» **MATERIAL ERKUNDEN**
1) Erkläre in ein bis drei Sätzen, welche Antwort der Albumsteckbrief zu Deep Purple auf seine einleitende Frage „Swing, Country und Dixie?“ gibt.
2) Gib den Abschnitt des Albumsteckbriefs wörtlich wieder, beginnend mit „1.  7 And 7“ und weiter bis einschließlich „Charles & Quincy Jones)“.

Deep Purple – Turning To Crime

Swing, Country und Dixie? Auch das können Deep Purple in ihrer eigenen Art und Weise

Artist: Deep Purple

Herkunft: London, England

Album: Turning To Crime

Spiellänge: 49:59 Minuten

Genre: Hard Rock, Blues Rock

Release: 26.11.2021

Label: EarMUSIC

Link: https://deeppurple.com/

Bandmitglieder:

Gesang – Ian Gillan
Gitarre – Steve Morse
Bassgitarre – Roger Glover
Keyboard – Don Airey
Schlagzeug – Ian Paice

Tracklist:

  1.  7 And 7 Is (Love)
  2. Rockin‘ Pneumonia And The Boogie Woogie Flu (Huey „Piano“ Smith)
  3. Oh Well (Fleetwood Mac)
  4. Jenny Take A Ride (Mitch Ryder & The Detroit Wheels)
  5. Watching The River Flow (Bob Dylan)
  6. Let The Good Times Roll (Ray Charles & Quincy Jones)
  7. Dixie Chicken (Little Feet)
  8. Shapes Of Things (The Yardbirds)

» **DATENSATZ**
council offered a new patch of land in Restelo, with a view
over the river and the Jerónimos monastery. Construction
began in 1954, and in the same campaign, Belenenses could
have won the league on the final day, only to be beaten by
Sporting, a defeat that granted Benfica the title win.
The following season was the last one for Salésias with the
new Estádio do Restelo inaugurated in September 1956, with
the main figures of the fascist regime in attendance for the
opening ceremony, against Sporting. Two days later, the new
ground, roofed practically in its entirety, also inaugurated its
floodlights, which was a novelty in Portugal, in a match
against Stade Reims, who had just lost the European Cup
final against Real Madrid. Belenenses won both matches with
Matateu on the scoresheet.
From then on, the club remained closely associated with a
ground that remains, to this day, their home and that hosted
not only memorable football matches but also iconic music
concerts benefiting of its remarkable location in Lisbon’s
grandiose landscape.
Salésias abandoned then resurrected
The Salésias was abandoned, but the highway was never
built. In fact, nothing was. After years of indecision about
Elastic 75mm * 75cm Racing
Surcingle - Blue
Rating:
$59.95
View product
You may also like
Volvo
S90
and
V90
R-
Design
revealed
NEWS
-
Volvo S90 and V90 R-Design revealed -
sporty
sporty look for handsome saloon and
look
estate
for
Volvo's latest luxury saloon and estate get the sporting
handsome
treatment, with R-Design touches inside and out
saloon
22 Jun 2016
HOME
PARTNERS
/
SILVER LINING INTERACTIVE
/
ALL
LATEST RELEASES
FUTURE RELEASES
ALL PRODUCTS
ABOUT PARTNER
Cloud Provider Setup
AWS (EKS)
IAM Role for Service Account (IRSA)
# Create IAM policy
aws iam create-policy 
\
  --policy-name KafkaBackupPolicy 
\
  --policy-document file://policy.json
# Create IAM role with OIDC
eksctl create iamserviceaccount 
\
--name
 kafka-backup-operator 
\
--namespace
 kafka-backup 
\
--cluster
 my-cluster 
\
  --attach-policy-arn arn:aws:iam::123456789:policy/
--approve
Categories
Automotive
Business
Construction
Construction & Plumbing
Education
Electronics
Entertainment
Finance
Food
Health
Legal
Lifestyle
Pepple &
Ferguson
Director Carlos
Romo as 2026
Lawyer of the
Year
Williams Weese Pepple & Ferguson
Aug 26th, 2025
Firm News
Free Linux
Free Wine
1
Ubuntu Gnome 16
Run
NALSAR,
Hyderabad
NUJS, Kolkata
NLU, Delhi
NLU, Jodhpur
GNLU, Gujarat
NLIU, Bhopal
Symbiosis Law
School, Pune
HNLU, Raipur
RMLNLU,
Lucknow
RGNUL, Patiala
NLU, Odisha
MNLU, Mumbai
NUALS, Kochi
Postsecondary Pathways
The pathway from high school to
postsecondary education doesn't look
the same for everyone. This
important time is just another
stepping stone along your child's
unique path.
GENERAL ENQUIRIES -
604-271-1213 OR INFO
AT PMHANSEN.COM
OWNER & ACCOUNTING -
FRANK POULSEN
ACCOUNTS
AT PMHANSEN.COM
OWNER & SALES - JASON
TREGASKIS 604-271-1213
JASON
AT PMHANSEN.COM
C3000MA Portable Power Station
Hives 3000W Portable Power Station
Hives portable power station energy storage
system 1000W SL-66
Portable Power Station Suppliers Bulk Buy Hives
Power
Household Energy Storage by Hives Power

» **ANTWORTEN JE AUFGABE**
1) Der Albumsteckbrief beantwortet die Frage mit Ja. Auch Swing, Country und Dixie beherrschen Deep Purple, und zwar in ihrer eigenen Art und Weise.

2)
1.  7 And 7 Is (Love)
  2. Rockin‘ Pneumonia And The Boogie Woogie Flu (Huey „Piano“ Smith)
  3. Oh Well (Fleetwood Mac)
  4. Jenny Take A Ride (Mitch Ryder & The Detroit Wheels)
  5. Watching The River Flow (Bob Dylan)
  6. Let The Good Times Roll (Ray Charles & Quincy Jones)